▸ **Tarefas a realizar**:
(1) Diga se cada afirmação abaixo está de acordo com a notícia sobre a audiência pública. Responda sim ou não e cite as palavras do texto que decidem. (a) A audiência foi realizada em formato presencial. (b) A atividade foi proposta pelo vereador Renato Freitas. (c) Em Curitiba, o ato foi realizado em frente à Igreja do Rosário.
(2) Por favor, altere o trecho da notícia sobre a audiência pública que começa em "Audiência pública denuncia" e vai até "(Foto: Carlos Costa/CMC)", trocando "lideranças religiosas" por "líderes religiosos".

Audiência pública denuncia violência contra população negra
Debate com lideranças religiosas e intelectuais foi realizado em formato online, com transmissão ao vivo. (Foto: Carlos Costa/CMC)
Audiência pública da Câmara Municipal de Curitiba (CMC), realizada na tarde desta sexta-feira (4), reuniu lideranças religiosas e intelectuais para debater a história e os desafios da luta antirracismo no Brasil e na capital paranaense. Com o tema “Da cruz ao quiosque: como resgatar o direito de viver?”, a atividade foi proposta pelo vereador Renato Freitas (PT).
A atividade lembrou dos assassinatos do congolês Moïse Kabagambe e de Durval Teófilo Filho, no estado do Rio de Janeiro, que motivaram protestos contra a xenofobia e o racismo em todo o país, no começo de fevereiro. Em Curitiba, o ato foi realizado no dia 5, em frente à Igreja do Rosário. A entrada dos manifestantes no templo, após a missa, resultou em Processo Ético Disciplinar (PED 1/2022) contra Freitas, que tem até 17 de março para apresentar defesa prévia ao Conselho de Ética da Casa (saiba mais).
Também foi denunciada a morte do guineense Quintino Correia, em Curitiba, no dia 24 de fevereiro. Vítima de tentativa de homicídio no final de dezembro, sob investigação da Polícia Civil do Paraná, ele chegou a participar do ato na capital e a dar relato contra o racismo. A causa da morte, indica a certidão de óbito, foi “choque refratário, discrasia sanguínea, insuficiência hepática”.
>> Assista ao debate na íntegra, no YouTube na CMC.

▸ **Dados coletados**:
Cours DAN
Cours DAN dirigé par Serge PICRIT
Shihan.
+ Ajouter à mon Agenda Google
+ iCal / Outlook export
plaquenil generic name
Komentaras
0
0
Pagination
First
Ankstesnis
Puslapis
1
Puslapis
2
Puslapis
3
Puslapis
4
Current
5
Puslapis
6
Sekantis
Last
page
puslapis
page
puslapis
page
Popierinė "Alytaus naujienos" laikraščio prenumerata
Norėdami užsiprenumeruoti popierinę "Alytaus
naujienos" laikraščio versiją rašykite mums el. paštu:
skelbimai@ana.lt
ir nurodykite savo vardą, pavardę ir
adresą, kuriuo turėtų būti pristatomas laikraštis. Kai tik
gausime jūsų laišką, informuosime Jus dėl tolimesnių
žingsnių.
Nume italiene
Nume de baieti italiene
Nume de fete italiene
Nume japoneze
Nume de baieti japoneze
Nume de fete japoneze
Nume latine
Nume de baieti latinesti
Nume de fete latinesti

==

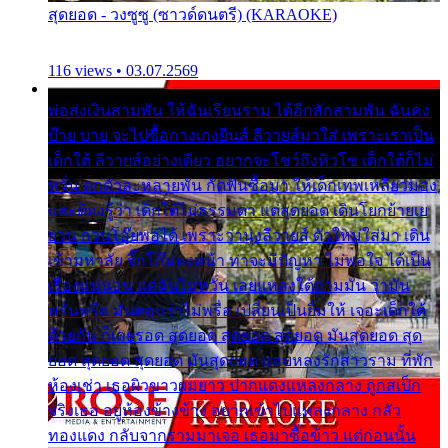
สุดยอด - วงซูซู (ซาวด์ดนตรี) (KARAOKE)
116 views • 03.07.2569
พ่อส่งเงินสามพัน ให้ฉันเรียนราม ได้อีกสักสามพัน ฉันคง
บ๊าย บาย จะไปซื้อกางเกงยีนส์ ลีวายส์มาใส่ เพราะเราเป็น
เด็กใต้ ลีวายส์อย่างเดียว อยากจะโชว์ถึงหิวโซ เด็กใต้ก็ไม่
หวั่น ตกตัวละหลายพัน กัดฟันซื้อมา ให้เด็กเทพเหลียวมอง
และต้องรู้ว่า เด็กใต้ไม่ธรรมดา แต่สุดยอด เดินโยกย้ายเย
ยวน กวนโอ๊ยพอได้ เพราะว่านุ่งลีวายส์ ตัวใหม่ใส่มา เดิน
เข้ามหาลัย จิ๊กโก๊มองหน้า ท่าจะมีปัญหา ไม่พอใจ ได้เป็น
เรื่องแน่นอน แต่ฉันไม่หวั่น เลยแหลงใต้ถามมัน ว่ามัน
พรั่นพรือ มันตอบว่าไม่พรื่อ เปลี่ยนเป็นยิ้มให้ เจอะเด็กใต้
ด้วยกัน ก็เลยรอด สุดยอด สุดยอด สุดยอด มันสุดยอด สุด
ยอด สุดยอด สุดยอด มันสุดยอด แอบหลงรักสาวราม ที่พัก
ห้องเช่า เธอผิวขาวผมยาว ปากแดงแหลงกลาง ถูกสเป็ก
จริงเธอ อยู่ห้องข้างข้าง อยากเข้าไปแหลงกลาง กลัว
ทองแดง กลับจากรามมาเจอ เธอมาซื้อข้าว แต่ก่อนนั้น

▸ **Respostas por tarefa**:
(1)
(a) Não: "Debate com lideranças religiosas e intelectuais foi realizado em formato online"
(b) Sim: "a atividade foi proposta pelo vereador Renato Freitas (PT)"
(c) Sim: "Em Curitiba, o ato foi realizado no dia 5, em frente à Igreja do Rosário"

(2)
Audiência pública denuncia violência contra população negra
Debate com líderes religiosos e intelectuais foi realizado em formato online, com transmissão ao vivo. (Foto: Carlos Costa/CMC)